# New scaffold



## archpainting (Dec 6, 2009)

Here is a pic of my new scaffold I recently purchased. Only a side on view. Will get a lot of use out of this.


----------



## Schmidt & Co. (Nov 6, 2008)

That's a pretty sweet scaffold! How is it to set up?


----------



## archpainting (Dec 6, 2009)

Schmidt & Co. said:


> That's a pretty sweet scaffold! How is it to set up?


Quite easy. That's about 6 metres high, took 2 people about 20 minutes.


----------



## Bender (Aug 10, 2008)

Pretty. How much $


----------



## Epoxy Pro (Oct 7, 2012)

Like Bender said $$? I like it. We could use some thing like that.


----------



## archpainting (Dec 6, 2009)

cdpainting said:


> Like Bender said $$? I like it. We could use some thing like that.


A tower like that is about $6000 in Australia. It is a must here doing high work. As we not allowed to work off of ladders. They are only supposed to be used for access.


----------



## daArch (Mar 15, 2008)

is that aluminum ?

Looks all nice and new and shiny. Show us a pic in about three months  :whistling2: :jester:


----------



## CApainter (Jun 29, 2007)

Required action: Render this sentence from the scaffold thread in Spanish: "A tower like that is about $6000 in Australia."

Data records:
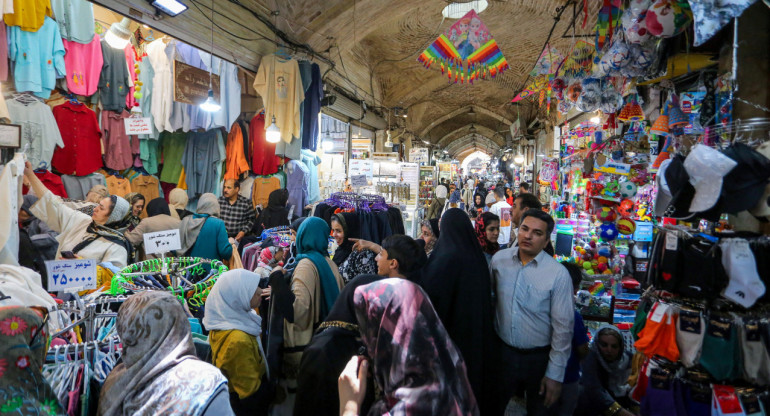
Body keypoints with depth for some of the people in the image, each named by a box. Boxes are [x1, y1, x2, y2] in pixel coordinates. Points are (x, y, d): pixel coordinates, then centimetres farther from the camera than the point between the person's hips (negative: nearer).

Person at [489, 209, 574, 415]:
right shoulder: (499, 259, -7)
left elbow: (563, 327, -13)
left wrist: (555, 375, -10)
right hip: (502, 352, 3)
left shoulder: (558, 274, -17)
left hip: (539, 358, -2)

Task result: Una torre como esa cuesta alrededor de $6000 en Australia.